Students Emphasize Full Scope of Gun Violence in Latest Walkout
By Mark Ossolinski | Apr 23, 2018
Whether the current push for stricter gun control will translate into tangible results at the polls remains an open question. But more than two months since the Parkland shooting, it’s clear that a large swath of America’s youth remains active, engaged, and eager to make their voices heard in November.
Last Friday, for the second time in as many months, teenagers around the country engaged in coordinated school walkouts as they renewed the call for Republicans in Congress to enact stricter gun control measures. The protest, which took place on the 19th anniversary of the Columbine High School shooting and included students from at least 2,600 schools nationwide, followed closely on the heels of the National School Walkout on March 14 and the broader nationwide March for Our Lives protests on March 24.
In Washington, the student-activists gathered in front of the White House and then marched to the U.S. Capitol, where a number of the walkout leaders spoke about issues facing all victims of gun violence—not just the people who die in school shootings. While longtime gun violence activists have welcomed the recent wave of marches and calls for reform precipitated by the shooting at Marjory Stoneman Douglas High School on February 14, some have expressed warranted frustration that the current movement only gathered strength in response to a tragedy in a relatively affluent, largely white community. Multiple speakers pointed out that far less attention is paid to the high rates of gun deaths among African Americans, Latinos, and other people of color.

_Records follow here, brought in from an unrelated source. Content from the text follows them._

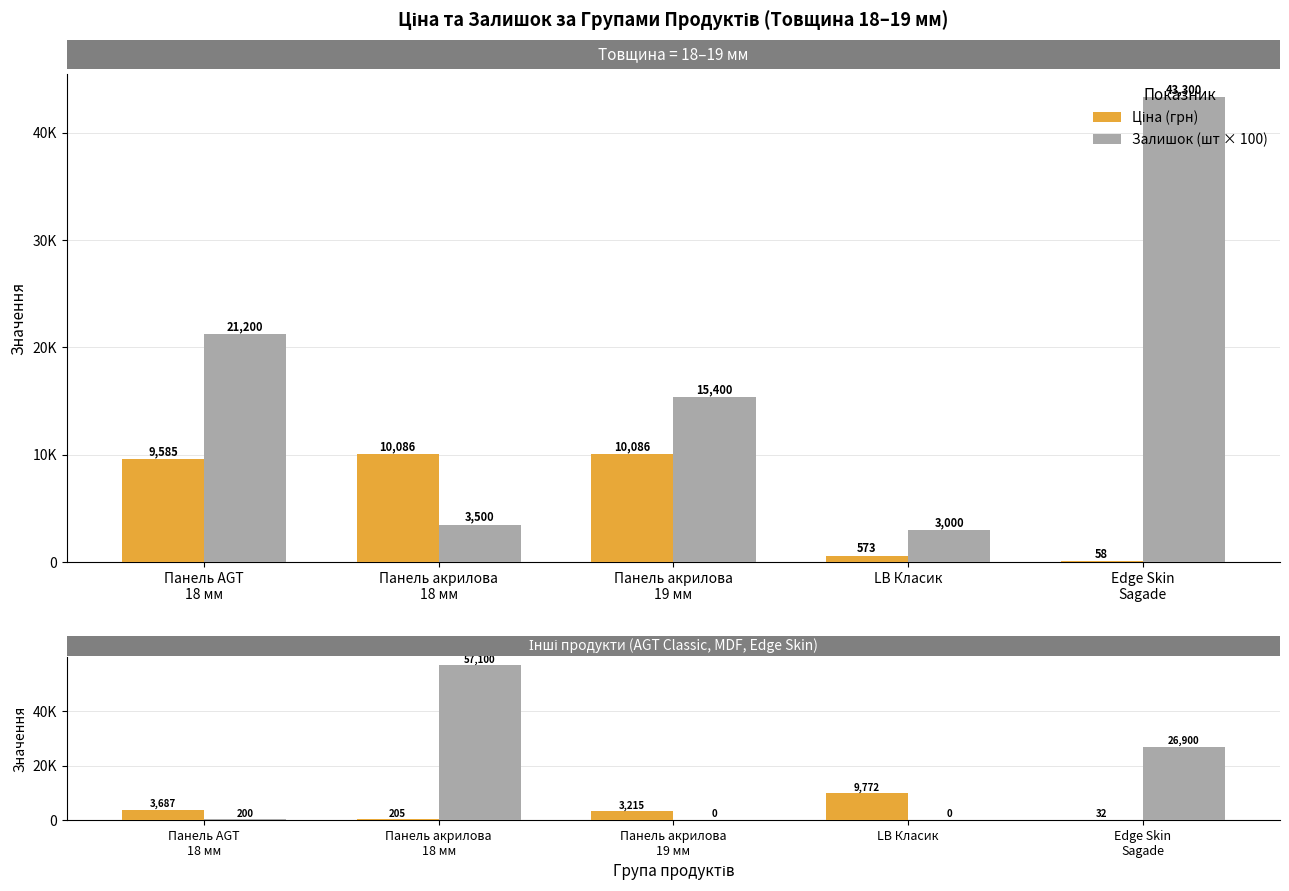

At which label does Ціна (грн) first exceed 3214?

Панель AGT
18 мм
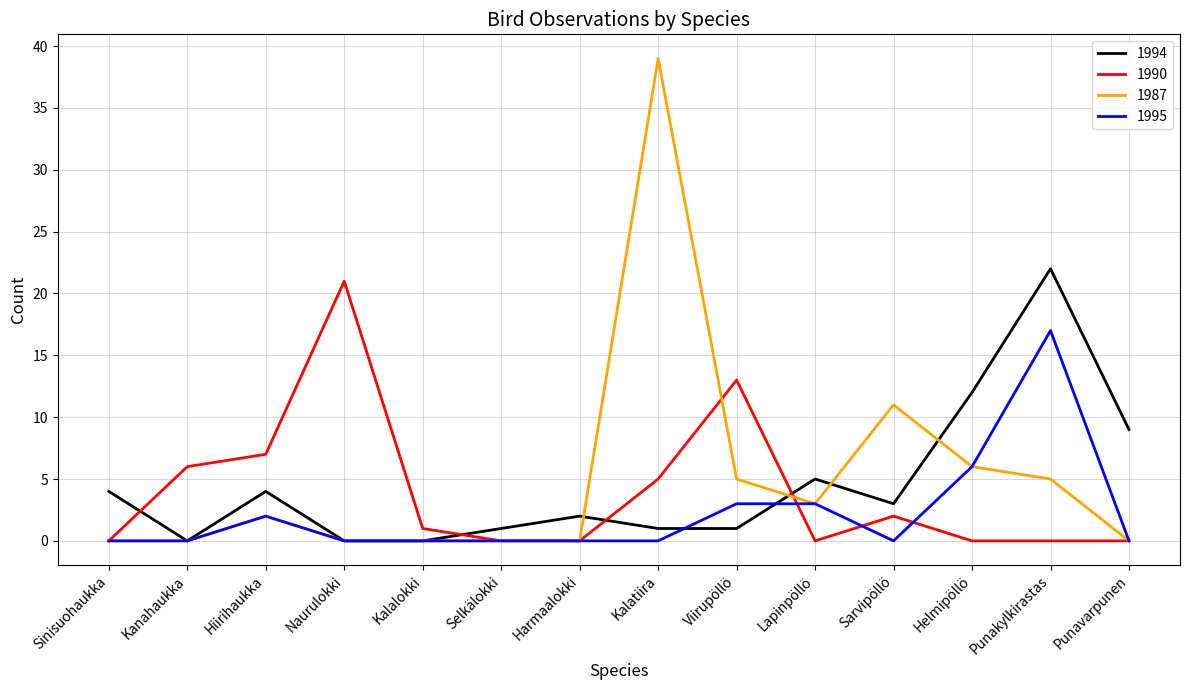

Where is 1987 nearest to the value 19?

Sarvipöllö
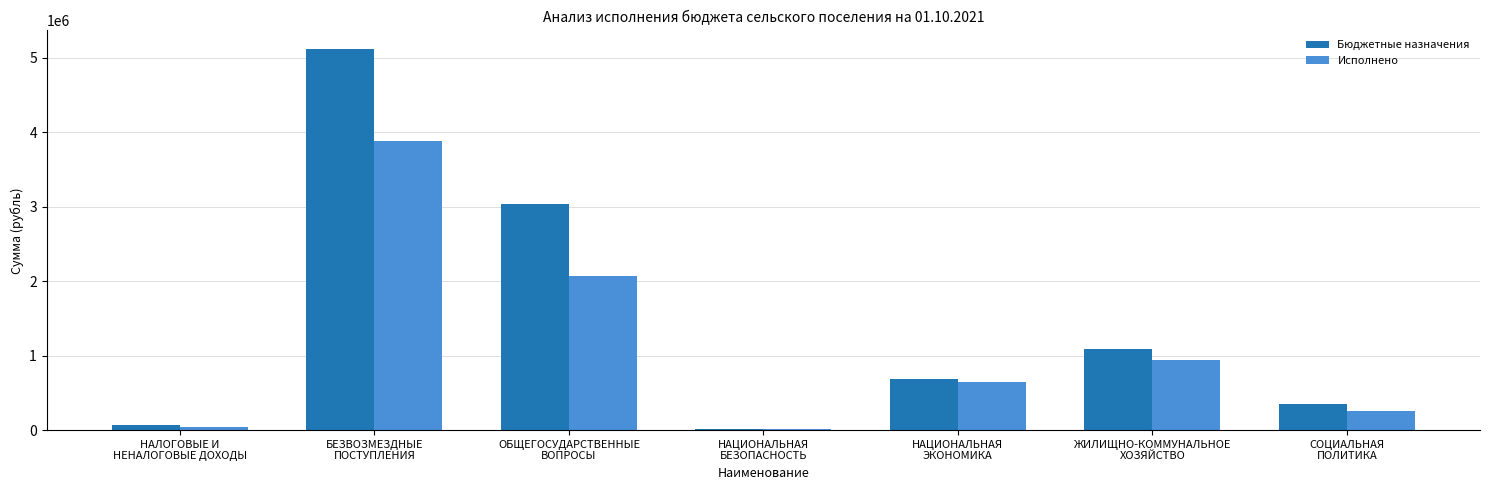

What is the highest value of the Бюджетные назначения series?

5112658.0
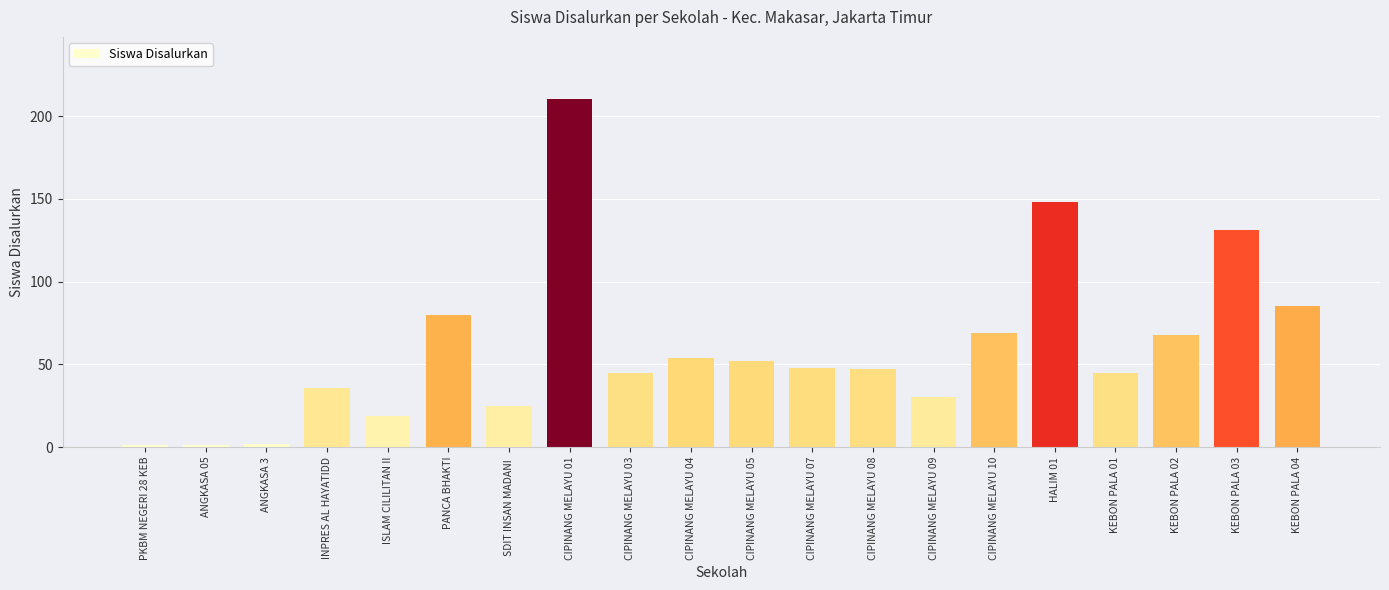

Where does the data first go above 48?

PANCA BHAKTI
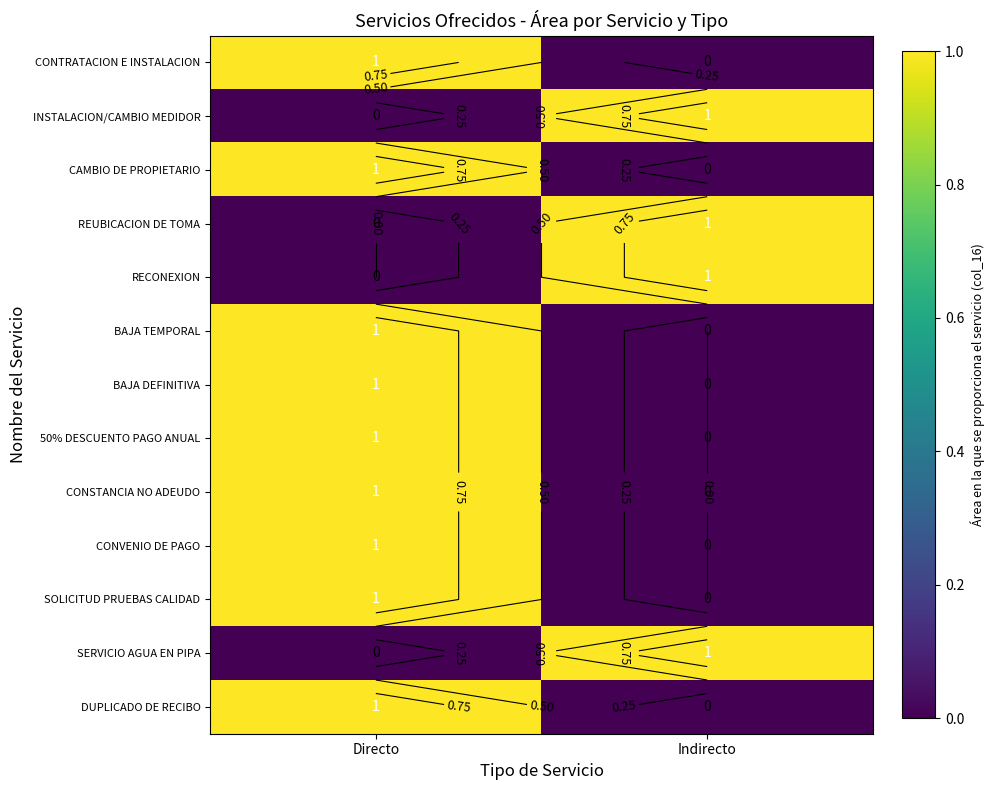

The value of DUPLICADO DE RECIBO at Directo is 0. True or false?

False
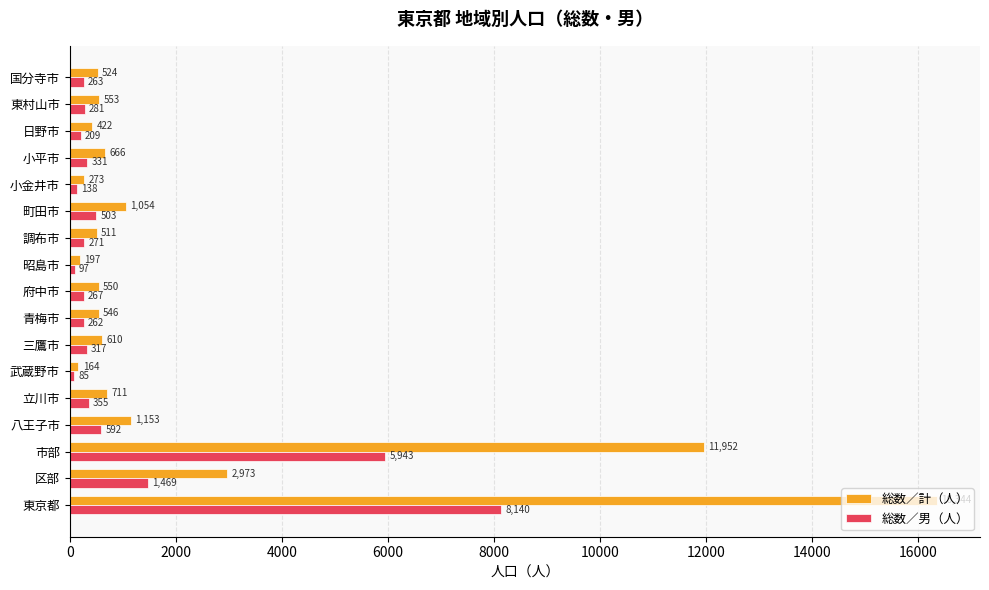

At 府中市, list the series in order from smallest to largest.

総数／男（人）, 総数／計（人）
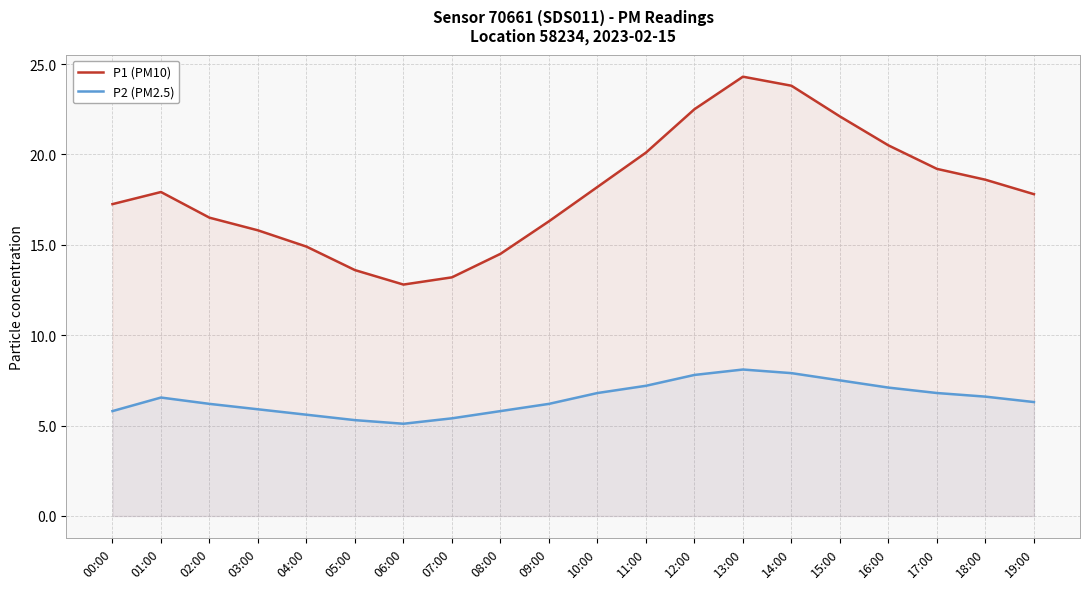

Which series has the largest total across all categories?

P1 (PM10)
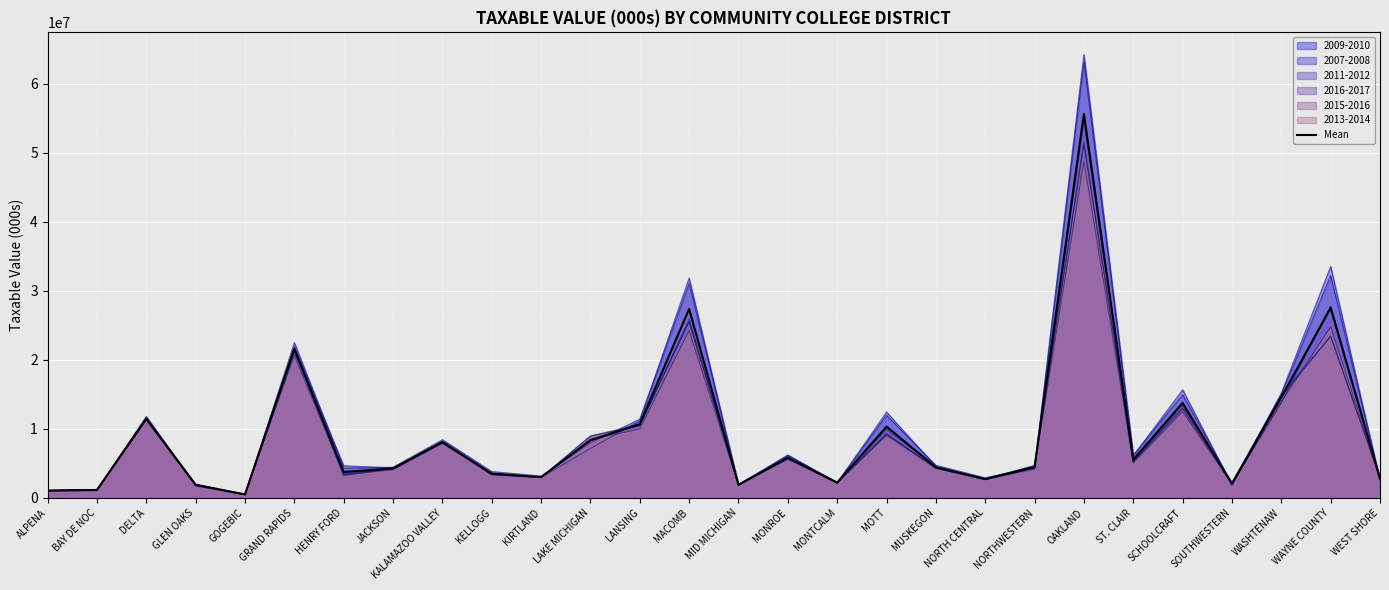

Reading right to left, what are all the values shown in this chart?

2755340.8	27539853.9	14564419.1	2032332.7	13747182.5	5521759.8	55645004.7	4438921.5	2718388.9	4424791.3	10321063.2	2185920.3	5833023.8	1881136.1	27362442.0	10682486.6	8323366.7	2989379.3	3498972.3	8089441.8	4259820.5	3742499.3	21577499.1	488121.9	1868668.5	11474911.5	1133319.6	1046279.2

Another speaker, Rosie Silvers, a senior at Richard Montgomery High School in Rockville, Maryland, discussed what she called “the missing dialogue of this movement”: the nearly two-thirds of all gun deaths that are suicides and the high rates of suicide in the LGBT community. “Gun violence, suicide, and the LGBT community are forever intertwined,” Silvers said. Criticizing those political leaders who try to pass off gun violence as primarily a mental health issue, Silvers added, “Every single country around the world suffers from mental illness, but only we suffer from this epidemic of gun violence.”
The students also wanted to send the message that they intend to keep the pressure on politicians into November—still eons away in political terms. Jay Falk, a senior at T.C. Williams High School in Alexandria, Virginia, turned her time at the podium into a de facto voter registration drive. “This is not a moment, it is a movement. You have to keep showing up,” she said, before telling participants to take out their phones and text a hotline that would help them find out how to register to vote. Many people obliged.
Aya Laoufir, a junior at Washington Lee High School in Arlington, Virginia, said she and her peers are confident that the current movement will maintain its momentum. “A lot of us are gonna be turning 18 in the next few months,” she told the Prospect. “I think it’ll make a big difference at the polls.”
Rosie Couture, an eighth-grader at Arlington’s Thomas Jefferson Middle School described the effect that the national conversation about guns has had on her and her peers: “Parkland was a big wakeup call for us,” she said. “I hate to say it, but I was so ignorant about [gun violence] before the Parkland shooting.” While still too young to vote, Couture added that as soon as she turns 18, she “100 percent” intends to in order to make her voice heard.